É patente que, com a contenção dos grupos de extermínio, aumenta assustadoramente o índice dos furtos, assaltos e outros delitos que colocam a população sobressaltada, pois os delinqüentes que eram expulsos da área em que os grupos atuavam, quando não, mortos, passam a sentir-se à vontade para cometerem delitos. A fragilidade do aparelho de segurança do Estado, nesse momento, faz que com as pessoas comuns se tornem simpáticas aos grupos de extermínio.

Muitas das vezes, para justificar a existência do grupo de extermínio, este mesmo patrocina as ações dos adolescentes infratores.

O perfil das vítimas dos grupos de extermínio é extremamente variado, mas podem ser elencados como os mais comuns:

· adolescentes em conflito com a lei, assassinados porque praticaram pequenos delitos, porque estão vinculados à droga ou porque se tornaram empecilhos para o grupo e são eliminados como queima de arquivo;

· ex-detentos e outros indivíduos recém-libertados de estabelecimentos prisionais;

· vítimas da luta interna em uma mesma quadrilha ou entre quadrilhas na briga por pontos de drogas, por domínio de território ou pela destinação do produto de roubo;

· vítimas por queima de arquivo, são contratadas para executar uma pessoa e depois são mortas a mando de quem os contrataram;

· defensores dos direitos humanos;

· trabalhadores rurais, lutando pelo direito às terras;

· vítimas de disputas políticas;

· homossexuais (em menor escala).

Regra geral, os grupos de extermínio nascem sobre o signo de prestar segurança privada ao comércio e a residências, como a famosa "turma do apito", evoluindo para segurança de uma porção maior do município, passando à extorsão de comerciantes e munícipes em troca de proteção, depois, pistolagem sob encomenda, seguindo-se o domínio do sistema público de segurança pública do município, o tráfico de drogas e de armas e, mais à frente, todas as demais modalidades ilícitas que se possa imaginar: cobrança de dívidas mediante ameaças, roubos de cargas, seqüestros, assaltos, desmanches de veículos, crimes fronteiriços e assim por diante, em uma organização criminosa com um número diversificado de atividades.

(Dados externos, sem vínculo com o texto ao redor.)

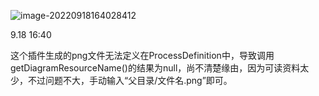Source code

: ![image-20220918164028412](C:\Users\zheng'du'niao\AppData\Roaming\Typora\typora-user-images\image-20220918164028412.png)

9.18   16:40

这个插件生成的png文件无法定义在ProcessDefinition中，导致调用getDiagramResourceName()的结果为null，尚不清楚缘由，因为可读资料太少，不过问题不大，手动输入“父目录/文件名.png”即可。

A criminalidade, cada vez mais, está se enraizando em pequenas cidades, onde se observam muitas pessoas enriquecendo de um momento para outro, evidentemente de forma ilícita, e nada tem sido feito.

A uma crescente evolução dos grupos criminosos, a olhos vistos, sem que nada ocorra, sem que nenhum freio, sem que o Estado dê uma resposta, havendo o comprometimento das instituições dos lugares onde esses grupos atuam, através da interação com a política, com a sociedade, com a economia e, até mesmo, com a cultura do município, envolvendo corrupção, apadrinhamento, financiamento de campanhas políticas e tudo o mais que se possa imaginar, estabelecendo o domínio político ou econômico ou social da região.

Sala da Comissão, em 22 de novembro de 2005.

Deputado BOSCO COSTA

Presidente

Deputado LUIZ COUTO

Relator

Fonte: Relatório final da comissão parlamentar de inquérito do extermínio no Nordeste.